* **Exercise description**
Return all the entries word for word, minus the pictures.

* **Entries shown**
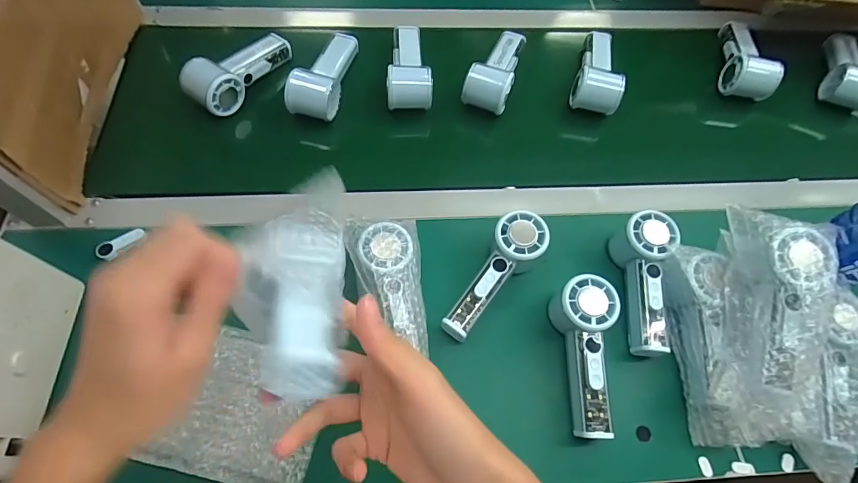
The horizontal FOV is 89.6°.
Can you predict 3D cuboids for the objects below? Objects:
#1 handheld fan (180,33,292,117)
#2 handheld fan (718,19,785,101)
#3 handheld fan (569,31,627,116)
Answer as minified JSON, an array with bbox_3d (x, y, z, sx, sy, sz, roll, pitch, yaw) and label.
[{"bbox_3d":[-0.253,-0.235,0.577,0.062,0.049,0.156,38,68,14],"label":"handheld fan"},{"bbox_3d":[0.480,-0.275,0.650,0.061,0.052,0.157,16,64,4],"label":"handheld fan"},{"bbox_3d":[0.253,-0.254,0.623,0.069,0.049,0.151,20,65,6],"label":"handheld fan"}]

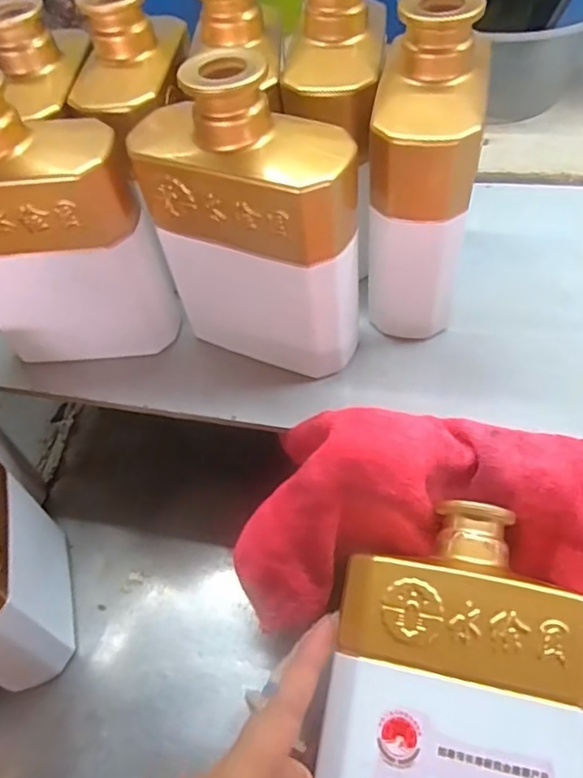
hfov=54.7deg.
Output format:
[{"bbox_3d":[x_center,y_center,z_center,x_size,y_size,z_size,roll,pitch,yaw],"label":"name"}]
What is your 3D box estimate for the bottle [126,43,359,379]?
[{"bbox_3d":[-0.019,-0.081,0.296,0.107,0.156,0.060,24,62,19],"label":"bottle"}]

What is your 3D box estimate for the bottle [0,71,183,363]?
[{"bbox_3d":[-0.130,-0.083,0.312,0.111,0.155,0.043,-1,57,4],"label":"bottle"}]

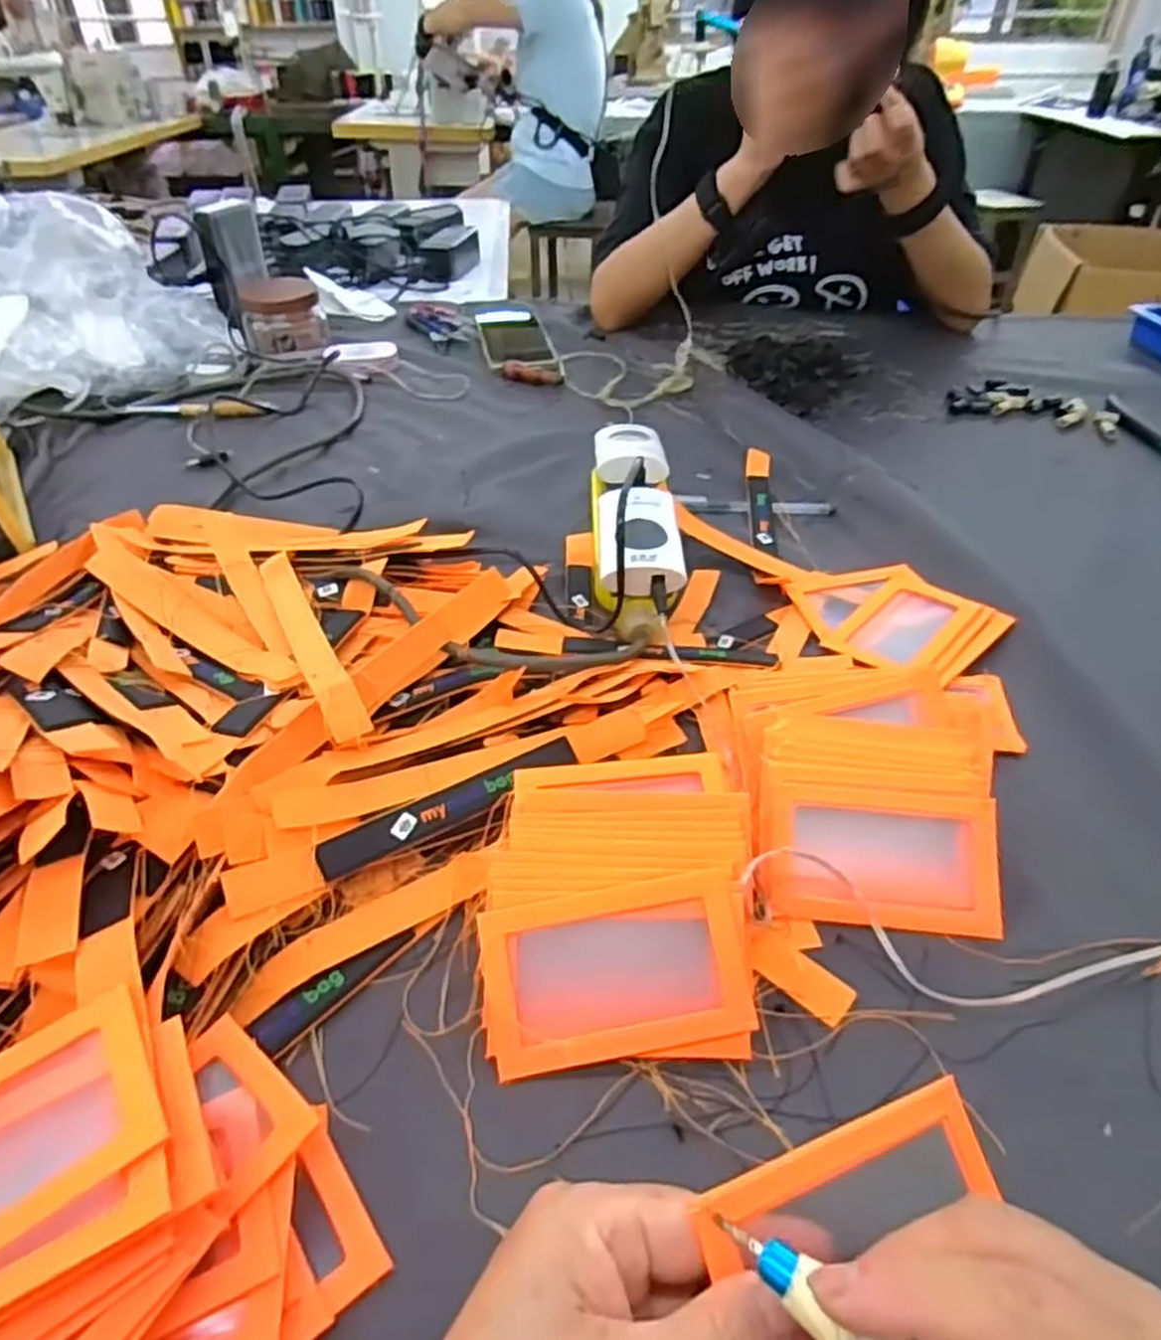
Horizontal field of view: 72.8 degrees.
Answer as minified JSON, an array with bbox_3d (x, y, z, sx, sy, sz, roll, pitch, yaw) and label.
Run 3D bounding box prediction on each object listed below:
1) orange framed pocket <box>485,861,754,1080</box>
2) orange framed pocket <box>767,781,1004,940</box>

* **Completed task**
The horizontal FOV is 89.6°.
Can you predict 3D cuboids for the objects below? Objects:
#1 handheld fan (180,33,292,117)
#2 handheld fan (718,19,785,101)
#3 handheld fan (569,31,627,116)
Answer as minified JSON, an array with bbox_3d (x, y, z, sx, sy, sz, roll, pitch, yaw) and label.
[{"bbox_3d":[-0.253,-0.235,0.577,0.062,0.049,0.156,38,68,14],"label":"handheld fan"},{"bbox_3d":[0.480,-0.275,0.650,0.061,0.052,0.157,16,64,4],"label":"handheld fan"},{"bbox_3d":[0.253,-0.254,0.623,0.069,0.049,0.151,20,65,6],"label":"handheld fan"}]

hfov=54.7deg.
Output format:
[{"bbox_3d":[x_center,y_center,z_center,x_size,y_size,z_size,roll,pitch,yaw],"label":"name"}]
What is your 3D box estimate for the bottle [126,43,359,379]?
[{"bbox_3d":[-0.019,-0.081,0.296,0.107,0.156,0.060,24,62,19],"label":"bottle"}]

What is your 3D box estimate for the bottle [0,71,183,363]?
[{"bbox_3d":[-0.130,-0.083,0.312,0.111,0.155,0.043,-1,57,4],"label":"bottle"}]

Horizontal field of view: 72.8 degrees.
Answer as minified JSON, an array with bbox_3d (x, y, z, sx, sy, sz, roll, pitch, yaw) and label.
Run 3D bounding box prediction on each object listed below:
1) orange framed pocket <box>485,861,754,1080</box>
2) orange framed pocket <box>767,781,1004,940</box>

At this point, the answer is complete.